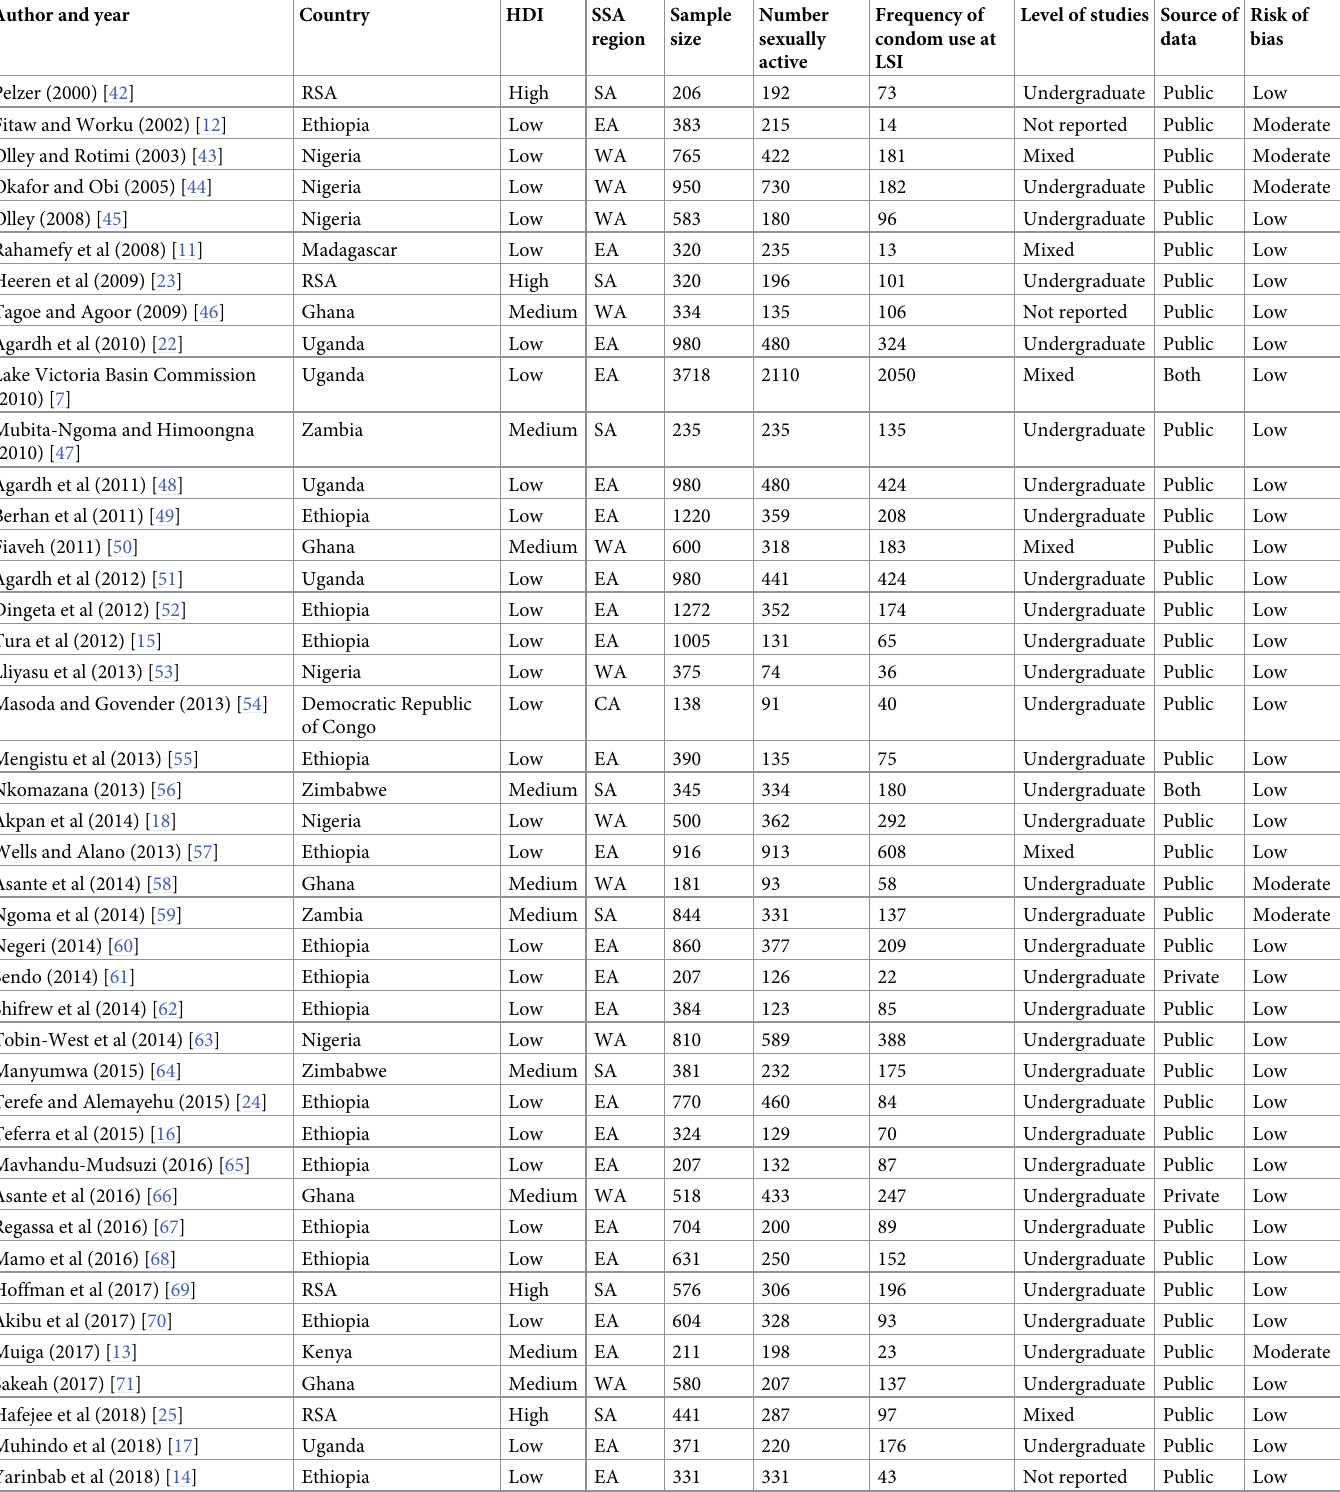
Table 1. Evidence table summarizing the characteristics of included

::::::::

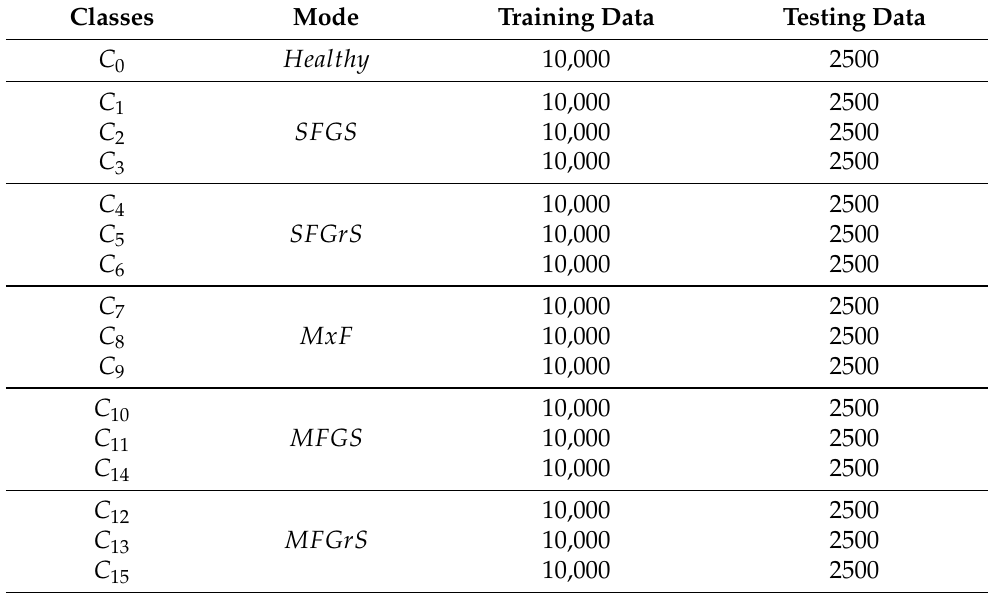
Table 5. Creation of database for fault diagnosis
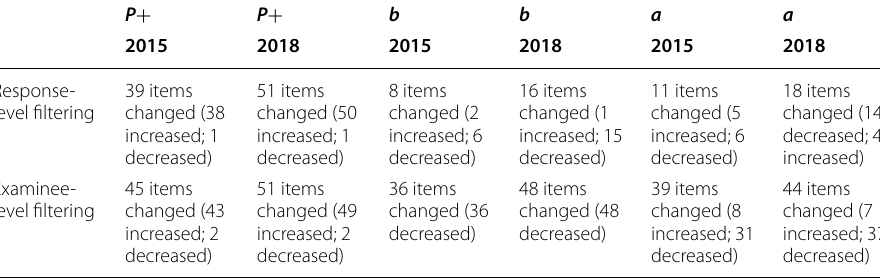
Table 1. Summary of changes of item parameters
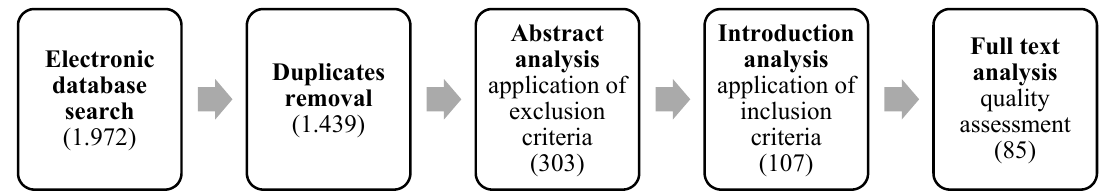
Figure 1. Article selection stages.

::::::::

WHAT IS BEING ASKED
Return each line from the records that includes the word "Table".

RESULT FOR THIS TASK
Table 1. Evidence table summarizing the characteristics of included
Table 5. Creation of database for fault diagnosis
Table 1. Summary of changes of item parameters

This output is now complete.